=== Available records ===
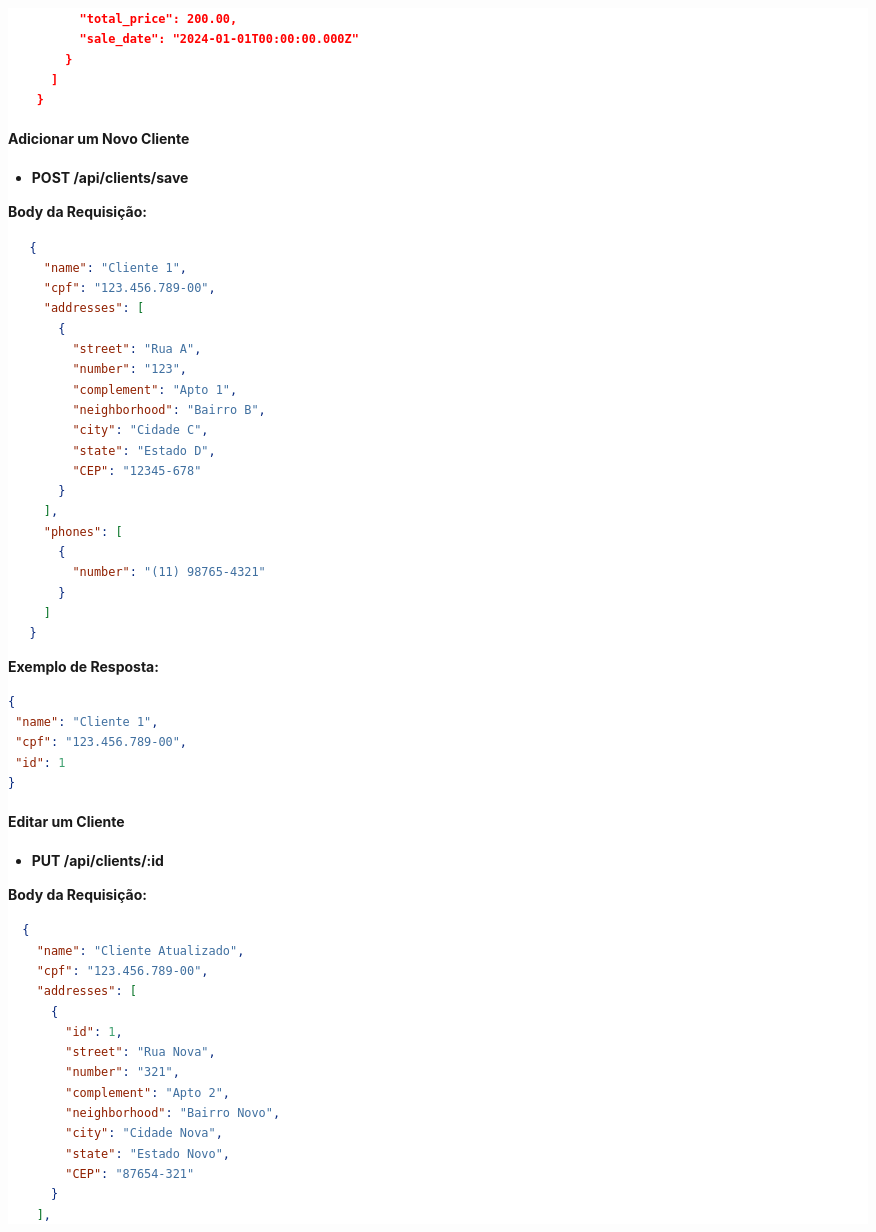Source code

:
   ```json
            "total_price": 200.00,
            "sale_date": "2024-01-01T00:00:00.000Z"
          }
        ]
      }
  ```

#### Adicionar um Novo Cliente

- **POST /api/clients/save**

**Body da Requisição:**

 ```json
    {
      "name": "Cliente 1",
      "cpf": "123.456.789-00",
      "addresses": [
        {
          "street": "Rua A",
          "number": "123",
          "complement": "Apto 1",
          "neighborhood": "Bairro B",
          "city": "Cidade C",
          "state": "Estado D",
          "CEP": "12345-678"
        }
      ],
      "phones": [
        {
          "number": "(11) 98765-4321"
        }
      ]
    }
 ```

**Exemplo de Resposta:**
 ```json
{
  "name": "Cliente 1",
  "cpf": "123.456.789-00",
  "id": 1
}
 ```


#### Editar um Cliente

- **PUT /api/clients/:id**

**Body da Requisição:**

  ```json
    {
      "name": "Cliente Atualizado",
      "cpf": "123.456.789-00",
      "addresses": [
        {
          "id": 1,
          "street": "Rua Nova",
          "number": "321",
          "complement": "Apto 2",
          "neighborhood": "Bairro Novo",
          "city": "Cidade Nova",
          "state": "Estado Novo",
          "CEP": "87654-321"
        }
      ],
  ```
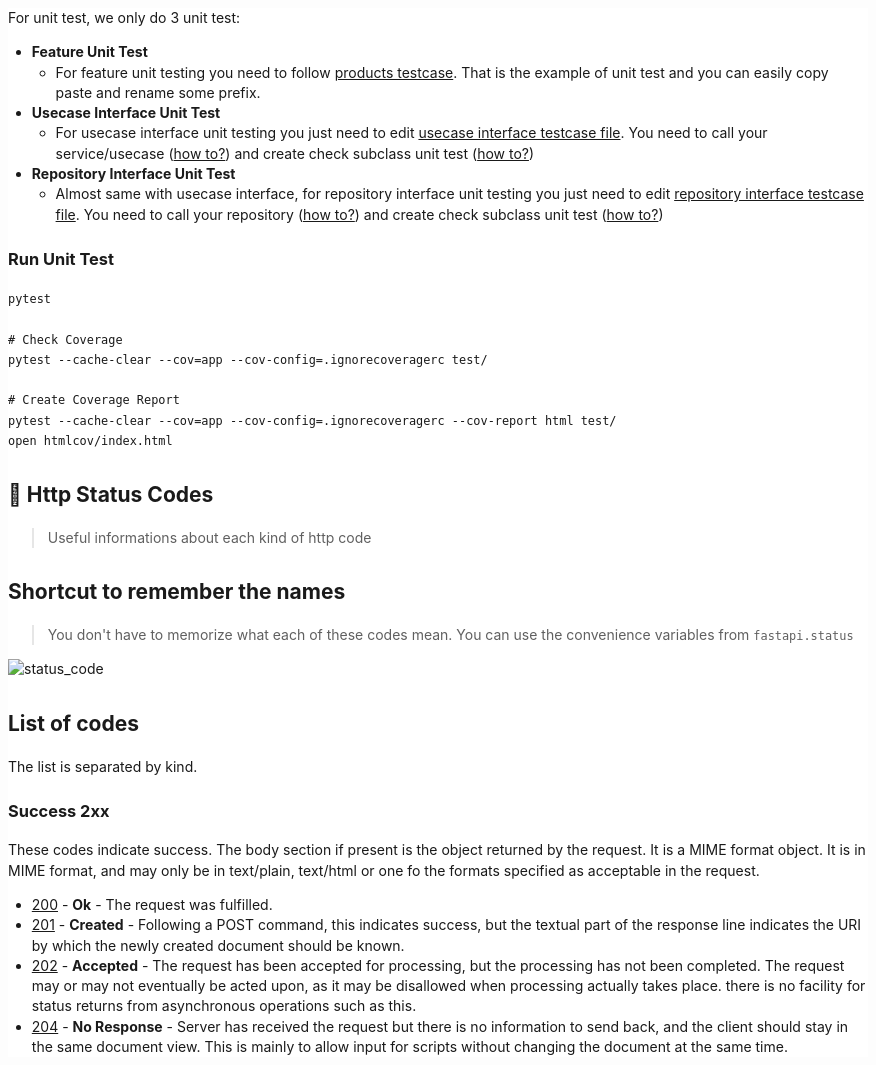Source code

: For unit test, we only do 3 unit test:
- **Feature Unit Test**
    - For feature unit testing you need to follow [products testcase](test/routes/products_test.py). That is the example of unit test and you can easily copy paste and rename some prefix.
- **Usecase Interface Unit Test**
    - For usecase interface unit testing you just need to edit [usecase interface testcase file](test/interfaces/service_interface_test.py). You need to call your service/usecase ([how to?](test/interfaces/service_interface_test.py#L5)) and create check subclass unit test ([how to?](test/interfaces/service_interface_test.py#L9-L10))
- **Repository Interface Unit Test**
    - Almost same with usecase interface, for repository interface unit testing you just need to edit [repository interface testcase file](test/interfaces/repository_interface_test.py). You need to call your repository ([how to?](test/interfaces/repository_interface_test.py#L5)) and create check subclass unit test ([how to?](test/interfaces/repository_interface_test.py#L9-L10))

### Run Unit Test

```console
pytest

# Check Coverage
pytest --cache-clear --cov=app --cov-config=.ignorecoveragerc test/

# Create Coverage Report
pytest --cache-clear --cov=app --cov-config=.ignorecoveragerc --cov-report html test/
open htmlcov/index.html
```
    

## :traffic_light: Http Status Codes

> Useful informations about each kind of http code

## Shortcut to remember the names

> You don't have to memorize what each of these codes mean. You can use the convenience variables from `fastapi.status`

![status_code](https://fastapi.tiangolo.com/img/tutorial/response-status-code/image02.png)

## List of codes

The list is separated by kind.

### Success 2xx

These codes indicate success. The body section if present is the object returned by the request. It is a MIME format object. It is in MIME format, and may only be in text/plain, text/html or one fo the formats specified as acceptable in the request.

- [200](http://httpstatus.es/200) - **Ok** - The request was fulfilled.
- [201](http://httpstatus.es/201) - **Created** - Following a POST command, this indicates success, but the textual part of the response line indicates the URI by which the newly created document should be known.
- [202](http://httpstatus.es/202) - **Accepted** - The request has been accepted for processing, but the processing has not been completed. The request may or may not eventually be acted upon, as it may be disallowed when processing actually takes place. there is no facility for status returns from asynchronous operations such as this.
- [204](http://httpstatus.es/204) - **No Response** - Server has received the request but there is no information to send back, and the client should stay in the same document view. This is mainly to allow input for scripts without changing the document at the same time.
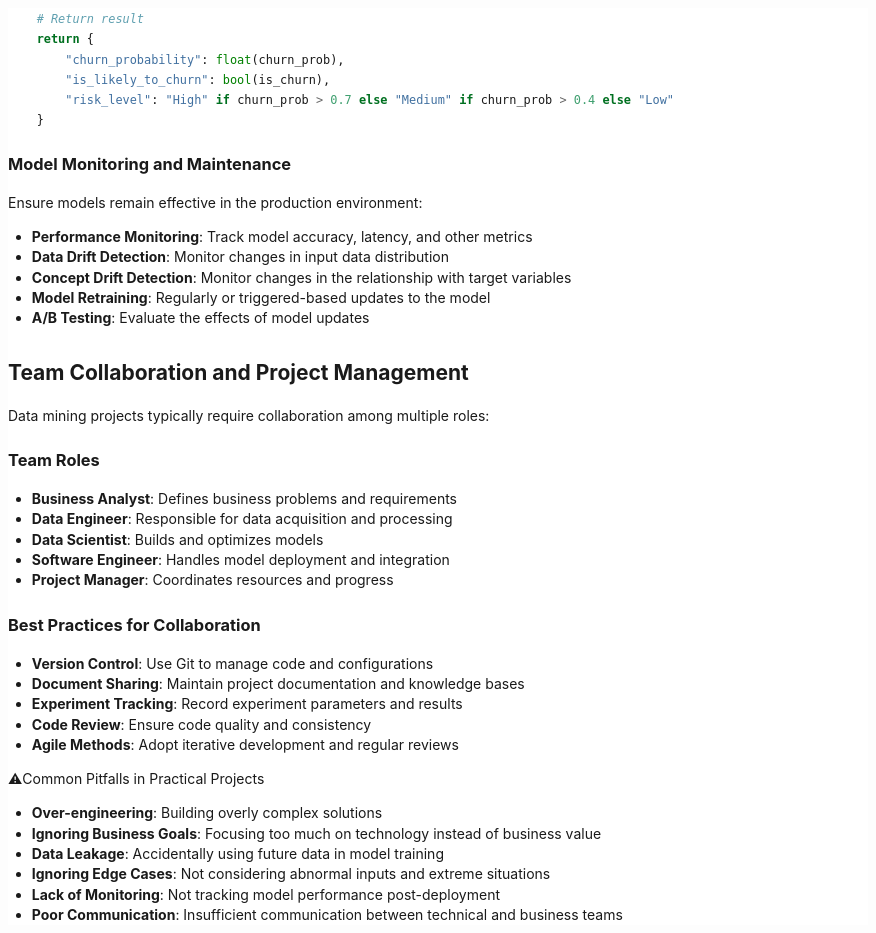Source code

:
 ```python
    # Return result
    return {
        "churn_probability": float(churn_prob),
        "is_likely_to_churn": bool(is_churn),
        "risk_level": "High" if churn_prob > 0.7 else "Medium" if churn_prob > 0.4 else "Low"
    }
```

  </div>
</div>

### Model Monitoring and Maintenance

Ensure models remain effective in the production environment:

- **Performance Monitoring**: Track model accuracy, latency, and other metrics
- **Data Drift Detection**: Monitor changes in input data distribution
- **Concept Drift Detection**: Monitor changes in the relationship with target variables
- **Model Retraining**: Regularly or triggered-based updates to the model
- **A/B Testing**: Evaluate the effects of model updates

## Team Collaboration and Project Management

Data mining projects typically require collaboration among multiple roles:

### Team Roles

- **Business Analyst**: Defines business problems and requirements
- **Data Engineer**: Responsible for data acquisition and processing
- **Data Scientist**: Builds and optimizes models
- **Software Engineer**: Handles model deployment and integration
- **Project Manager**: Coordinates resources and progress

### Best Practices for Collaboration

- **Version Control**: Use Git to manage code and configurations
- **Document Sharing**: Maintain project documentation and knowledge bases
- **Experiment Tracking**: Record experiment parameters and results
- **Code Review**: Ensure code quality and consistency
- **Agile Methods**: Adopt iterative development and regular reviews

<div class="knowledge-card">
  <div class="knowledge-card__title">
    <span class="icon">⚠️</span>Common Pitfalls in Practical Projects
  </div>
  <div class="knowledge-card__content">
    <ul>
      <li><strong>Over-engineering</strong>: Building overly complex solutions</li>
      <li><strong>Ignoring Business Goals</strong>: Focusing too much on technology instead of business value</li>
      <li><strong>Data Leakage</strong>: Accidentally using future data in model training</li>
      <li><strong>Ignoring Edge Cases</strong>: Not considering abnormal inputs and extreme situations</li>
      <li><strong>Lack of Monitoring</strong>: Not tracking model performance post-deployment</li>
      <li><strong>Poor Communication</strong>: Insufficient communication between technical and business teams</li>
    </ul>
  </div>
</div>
===
What this task involves
Retype every record as it stands. None of the pictures should appear.

Solution to the exercise
Source code

:
   ```json
            "total_price": 200.00,
            "sale_date": "2024-01-01T00:00:00.000Z"
          }
        ]
      }
  ```

#### Adicionar um Novo Cliente

- **POST /api/clients/save**

**Body da Requisição:**

 ```json
    {
      "name": "Cliente 1",
      "cpf": "123.456.789-00",
      "addresses": [
        {
          "street": "Rua A",
          "number": "123",
          "complement": "Apto 1",
          "neighborhood": "Bairro B",
          "city": "Cidade C",
          "state": "Estado D",
          "CEP": "12345-678"
        }
      ],
      "phones": [
        {
          "number": "(11) 98765-4321"
        }
      ]
    }
 ```

**Exemplo de Resposta:**
 ```json
{
  "name": "Cliente 1",
  "cpf": "123.456.789-00",
  "id": 1
}
 ```


#### Editar um Cliente

- **PUT /api/clients/:id**

**Body da Requisição:**

  ```json
    {
      "name": "Cliente Atualizado",
      "cpf": "123.456.789-00",
      "addresses": [
        {
          "id": 1,
          "street": "Rua Nova",
          "number": "321",
          "complement": "Apto 2",
          "neighborhood": "Bairro Novo",
          "city": "Cidade Nova",
          "state": "Estado Novo",
          "CEP": "87654-321"
        }
      ],
  ```
Source code

: For unit test, we only do 3 unit test:
- **Feature Unit Test**
    - For feature unit testing you need to follow [products testcase](test/routes/products_test.py). That is the example of unit test and you can easily copy paste and rename some prefix.
- **Usecase Interface Unit Test**
    - For usecase interface unit testing you just need to edit [usecase interface testcase file](test/interfaces/service_interface_test.py). You need to call your service/usecase ([how to?](test/interfaces/service_interface_test.py#L5)) and create check subclass unit test ([how to?](test/interfaces/service_interface_test.py#L9-L10))
- **Repository Interface Unit Test**
    - Almost same with usecase interface, for repository interface unit testing you just need to edit [repository interface testcase file](test/interfaces/repository_interface_test.py). You need to call your repository ([how to?](test/interfaces/repository_interface_test.py#L5)) and create check subclass unit test ([how to?](test/interfaces/repository_interface_test.py#L9-L10))

### Run Unit Test

```console
pytest

# Check Coverage
pytest --cache-clear --cov=app --cov-config=.ignorecoveragerc test/

# Create Coverage Report
pytest --cache-clear --cov=app --cov-config=.ignorecoveragerc --cov-report html test/
open htmlcov/index.html
```
    

## :traffic_light: Http Status Codes

> Useful informations about each kind of http code

## Shortcut to remember the names

> You don't have to memorize what each of these codes mean. You can use the convenience variables from `fastapi.status`

![status_code](https://fastapi.tiangolo.com/img/tutorial/response-status-code/image02.png)

## List of codes

The list is separated by kind.

### Success 2xx

These codes indicate success. The body section if present is the object returned by the request. It is a MIME format object. It is in MIME format, and may only be in text/plain, text/html or one fo the formats specified as acceptable in the request.

- [200](http://httpstatus.es/200) - **Ok** - The request was fulfilled.
- [201](http://httpstatus.es/201) - **Created** - Following a POST command, this indicates success, but the textual part of the response line indicates the URI by which the newly created document should be known.
- [202](http://httpstatus.es/202) - **Accepted** - The request has been accepted for processing, but the processing has not been completed. The request may or may not eventually be acted upon, as it may be disallowed when processing actually takes place. there is no facility for status returns from asynchronous operations such as this.
- [204](http://httpstatus.es/204) - **No Response** - Server has received the request but there is no information to send back, and the client should stay in the same document view. This is mainly to allow input for scripts without changing the document at the same time.
Source code

:
 ```python
    # Return result
    return {
        "churn_probability": float(churn_prob),
        "is_likely_to_churn": bool(is_churn),
        "risk_level": "High" if churn_prob > 0.7 else "Medium" if churn_prob > 0.4 else "Low"
    }
```

  </div>
</div>

### Model Monitoring and Maintenance

Ensure models remain effective in the production environment:

- **Performance Monitoring**: Track model accuracy, latency, and other metrics
- **Data Drift Detection**: Monitor changes in input data distribution
- **Concept Drift Detection**: Monitor changes in the relationship with target variables
- **Model Retraining**: Regularly or triggered-based updates to the model
- **A/B Testing**: Evaluate the effects of model updates

## Team Collaboration and Project Management

Data mining projects typically require collaboration among multiple roles:

### Team Roles

- **Business Analyst**: Defines business problems and requirements
- **Data Engineer**: Responsible for data acquisition and processing
- **Data Scientist**: Builds and optimizes models
- **Software Engineer**: Handles model deployment and integration
- **Project Manager**: Coordinates resources and progress

### Best Practices for Collaboration

- **Version Control**: Use Git to manage code and configurations
- **Document Sharing**: Maintain project documentation and knowledge bases
- **Experiment Tracking**: Record experiment parameters and results
- **Code Review**: Ensure code quality and consistency
- **Agile Methods**: Adopt iterative development and regular reviews

<div class="knowledge-card">
  <div class="knowledge-card__title">
    <span class="icon">⚠️</span>Common Pitfalls in Practical Projects
  </div>
  <div class="knowledge-card__content">
    <ul>
      <li><strong>Over-engineering</strong>: Building overly complex solutions</li>
      <li><strong>Ignoring Business Goals</strong>: Focusing too much on technology instead of business value</li>
      <li><strong>Data Leakage</strong>: Accidentally using future data in model training</li>
      <li><strong>Ignoring Edge Cases</strong>: Not considering abnormal inputs and extreme situations</li>
      <li><strong>Lack of Monitoring</strong>: Not tracking model performance post-deployment</li>
      <li><strong>Poor Communication</strong>: Insufficient communication between technical and business teams</li>
    </ul>
  </div>
</div>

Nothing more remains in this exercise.